Writing college papers sucks. Getting accused of cheating on a paper that you’ve written sucks more. Getting accused of cheating because you used a single, completely legitimate word? That’s some bullshit.
That, however, is exactly what happened to Tiffany Martínez, a student at Suffolk University, who says she was accused of plagiarism by a professor, simply because she used the word “hence.”
“This morning, my professor handed me back a paper (a literature review) in front of my entire class and exclaimed ‘this is not your language,'” Martínez wrote in a recent blog post entitled “Academia, Love Me Back.” “On the top of the page they wrote in blue ink: ‘Please go back and indicate where you cut and paste.'”
They assumed that the work I turned in was not my own. My professor did not ask me if it was my language, instead they immediately blamed me in front of peers. On the second page the professor circled the word “hence” and wrote in between the typed lines “This is not your word.” The word “not” was underlined. Twice. My professor assumed someone like me would never use language like that.
Martínez, a self-described “first generation college student, first generation U.S. citizen, and aspiring professor,” explained to BuzzFeed that she complained about the incident to the head of her sociology department, who “is very familiar with my work and my writing.”

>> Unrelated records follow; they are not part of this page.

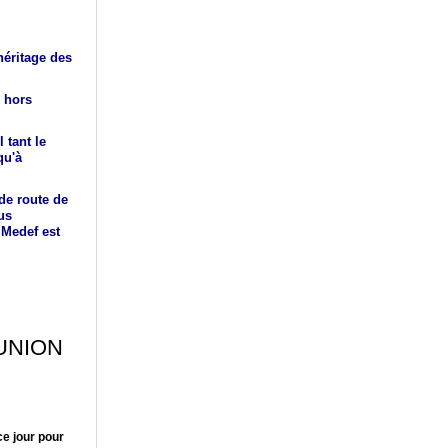
'héritage des
r hors
 tant le
qu'à
 de route de
us
 Medef est
 UNION
ce jour pour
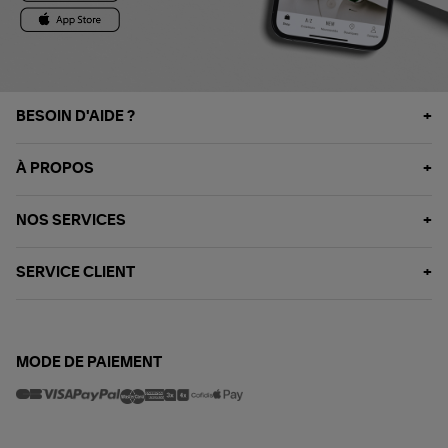
BESOIN D'AIDE ?
À PROPOS
NOS SERVICES
SERVICE CLIENT
MODE DE PAIEMENT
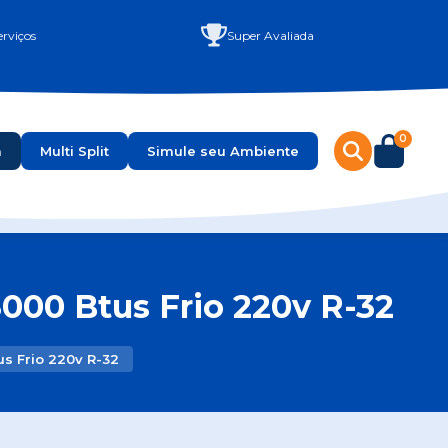
rviços
Super Avaliada
0
a
Multi Split
Simule seu Ambiente
000 Btus Frio 220v R-32
us Frio 220v R-32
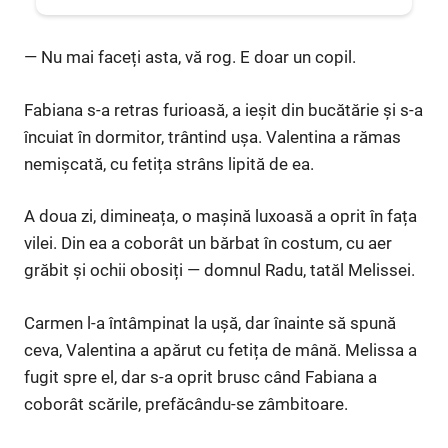
— Nu mai faceți asta, vă rog. E doar un copil.
Fabiana s-a retras furioasă, a ieșit din bucătărie și s-a
încuiat în dormitor, trântind ușa. Valentina a rămas
nemișcată, cu fetița strâns lipită de ea.
A doua zi, dimineața, o mașină luxoasă a oprit în fața
vilei. Din ea a coborât un bărbat în costum, cu aer
grăbit și ochii obosiți — domnul Radu, tatăl Melissei.
Carmen l-a întâmpinat la ușă, dar înainte să spună
ceva, Valentina a apărut cu fetița de mână. Melissa a
fugit spre el, dar s-a oprit brusc când Fabiana a
coborât scările, prefăcându-se zâmbitoare.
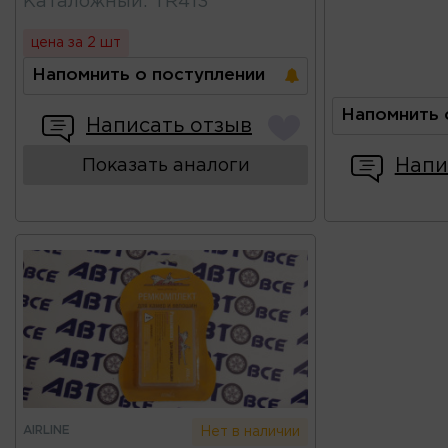
Каталожный
:
TR413
цена за 2 шт
Напомнить о поступлении
Напомнить 
Написать отзыв
Напи
Показать аналоги
AIRLINE
Нет в наличии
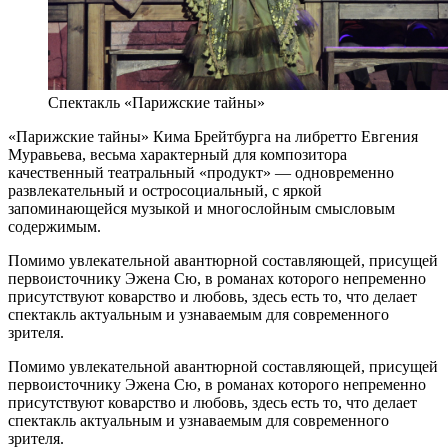
Спектакль «Парижские тайны»
«Парижские тайны» Кима Брейтбурга на либретто Евгения
Муравьева, весьма характерный для композитора
качественный театральный «продукт» — одновременно
развлекательный и остросоциальный, с яркой
запоминающейся музыкой и многослойным смысловым
содержимым.
Помимо увлекательной авантюрной составляющей, присущей
первоисточнику Эжена Сю, в романах которого непременно
присутствуют коварство и любовь, здесь есть то, что делает
спектакль актуальным и узнаваемым для современного
зрителя.
Помимо увлекательной авантюрной составляющей, присущей
первоисточнику Эжена Сю, в романах которого непременно
присутствуют коварство и любовь, здесь есть то, что делает
спектакль актуальным и узнаваемым для современного
зрителя.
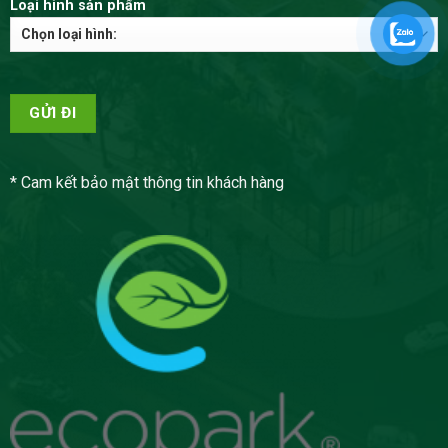
Loại hình sản phẩm
* Cam kết bảo mật thông tin khách hàng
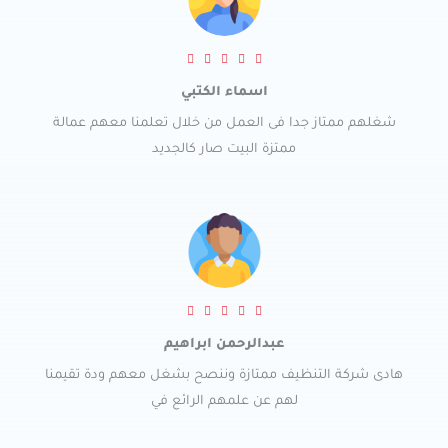
t
o
R





f
a
5
اسماء الكتبي
t
شغلهم ممتاز جدا فى العمل من خلال تعلمنا معهم عمالة
e
ممتزة البيت صار كالجديد
d
5
o
u
t
o
R





f
a
5
عبدالرحمن ابراهيم
t
هادى شركة التنظيف ممتازة وننصح بشغل معهم ودة تقيمنا
e
لهم عن علمهم الرائع في
d
5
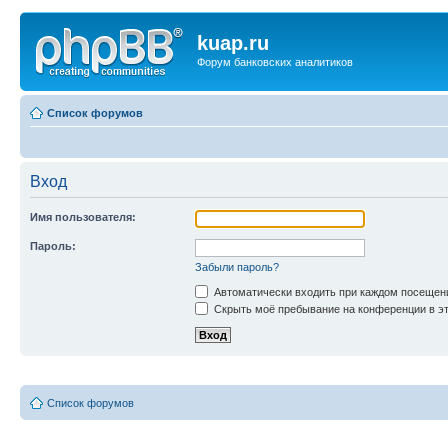
kuap.ru
Форум банковских аналитиков
Список форумов
Вход
Имя пользователя:
Пароль:
Забыли пароль?
Автоматически входить при каждом посещен
Скрыть моё пребывание на конференции в эт
Список форумов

“He looked over my paper and had nothing but good things to say,” she noted.
In the wake of the incident, Martínez’s blogpost has generated a massive outpouring of support online, with thousands of people commenting on her essay, and over 100,000 people reportedly using the hashtag #hence on twitter since she published her account.
A petition with nearly two hundred signatures was also sent to Suffolk University in support of Martínez.
“The actual point of this email is to express our support for Ms. Martinez and to all students of similar caliber,” the petition explained. “What we would tell her, had we the opportunity, is that the bigotry of one faculty member in no way diminishes her accomplishments or her prospects. We likewise believe that her determination has been strengthened and that this incident has only increased the likelihood that she will become a member of the professorate.”
Martínez’s experience has also drawn the attention of university administrators, who wrote in an email to students that “as an institution that was founded on the highest principles of inclusivity and respect, we take this and any such concern extremely seriously.’
Speaking with the Suffolk Journal, Martínez explained that her goal is “for people to just be more educated about this stuff, because I know a lot of people are already reading my stuff and are already confused on why I even have a problem with it.”
“A lot of people don’t have the experiences I have,” she told the paper. “A lot of people don’t really understand how hurtful it is when you tell a student who’s been fighting their whole life to be validated that their scholarly work isn’t theirs.”
Despite the incident, Martínez has displayed a willingness not only to call out injustice as she sees it, but to fight to end it so others don’t experience what she has.
“The entire field of academia is broken and erases the narratives of people like me,” she wrote in her original blog post. “We all have work to do to fix the lack of diversity and understanding among marginalized communities. We all have work to do. Academia needs work.”